Excerpt to read:
####################

The marriage brought the manor of Sutton Valence in Kent into Montfort's possession. [13] Relations between King Henry and Montfort were cordial at first. Henry lent him his support when Montfort embarked for Rome in March 1238 to seek papal approval for his marriage. When Simon and Eleanor's first son was born in November 1238 (despite rumours, more than nine months after the wedding), he was baptised Henry in honour of his royal uncle. In February 1239, Montfort was finally invested with the Earldom of Leicester. He also acted as the king's counsellor and was one of the nine godfathers of Henry's eldest son, Prince Edward, who would inherit the throne and become Edward I ("Longshanks").

Expulsion of Jews from Leicester

As Earl of Leicester, Montfort expelled the small Jewish community from the city in 1231, banishing them "in my time or in the time of any of my heirs to the end of the world". He justified his action as being "for the good of my soul, and for the souls of my ancestors and successors". [14] [15] [16] His parents had shown a similar hostility to Jews in France, where his father was known for his bigoted Christianity, and his mother had given the Jews of Toulouse a choice of conversion, expulsion or death. [17] [18] [19] Robert Grosseteste, then Archdeacon of Leicester, may have encouraged the expulsion, although he believed that the Jews' lives should be spared. [20] [21] [22] [23] Expelling the Jews enhanced Montfort's popularity in his new domains because it removed the practice of usury (practised exclusively by Jews since it was forbidden to Christians). [24]

Leicester's Jews were allowed to move to the eastern suburbs, which were controlled by Montfort's great-aunt Margaret, Countess of Winchester, who had taken advice from Grosseteste. [20] [25]

Crusade and turning against the king

Statue of Montfort on the Haymarket Memorial Clock Tower in Leicester Leicester Clock Tower Simon de Montfort 2.jpg
Statue of Montfort on the Haymarket Memorial Clock Tower in Leicester

Shortly after Prince Edward's birth, however, there was a falling out between the brothers-in-law. Simon owed a great sum of money to Thomas II of Savoy, uncle of Queen Eleanor, and named King Henry as security for his repayment. The king evidently had not approved this, and was enraged when he discovered that Montfort had used his name. On 9 August 1239, Henry is reported to have confronted Montfort, called him an excommunicant and threatened to imprison him in the Tower of London. "You seduced my sister", King Henry said, "and when I discovered this, I gave her to you, against my will, to avoid scandal." Simon and Eleanor fled to France to escape Henry's wrath.

####################

Stored data:
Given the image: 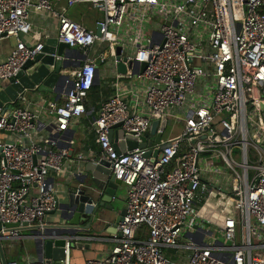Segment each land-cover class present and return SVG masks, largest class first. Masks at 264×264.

####################

Set tasks:
**a)** Summarize the passage on Simon de Montfort in two sentences.
**b)** List every date in the passage on Simon de Montfort that gives both a month and a year.
**c)** Say whether each statement agrees with the passage on Simon de Montfort, and quote the words that decide it.
(i) King Henry supported Montfort's journey to Rome.
(ii) Robert Grosseteste wanted the Jews of Leicester put to death.
(iii) Simon and Eleanor's first son was named after the king.

The replies:
**a)** Montfort's relations with King Henry were cordial at first: Henry supported his trip to Rome, Montfort was invested with the Earldom of Leicester, and he became a godfather to Prince Edward. The passage also describes his expulsion of Leicester's small Jewish community and a later falling out in which Henry was enraged that Montfort had named him as security for a debt, so Simon and Eleanor fled to France.

**b)**
- March 1238
- November 1238
- February 1239
- 9 August 1239

**c)**
(i) Yes: "Henry lent him his support when Montfort embarked for Rome in March 1238 to seek papal approval for his marriage."
(ii) No: "although he believed that the Jews' lives should be spared."
(iii) Yes: "he was baptised Henry in honour of his royal uncle."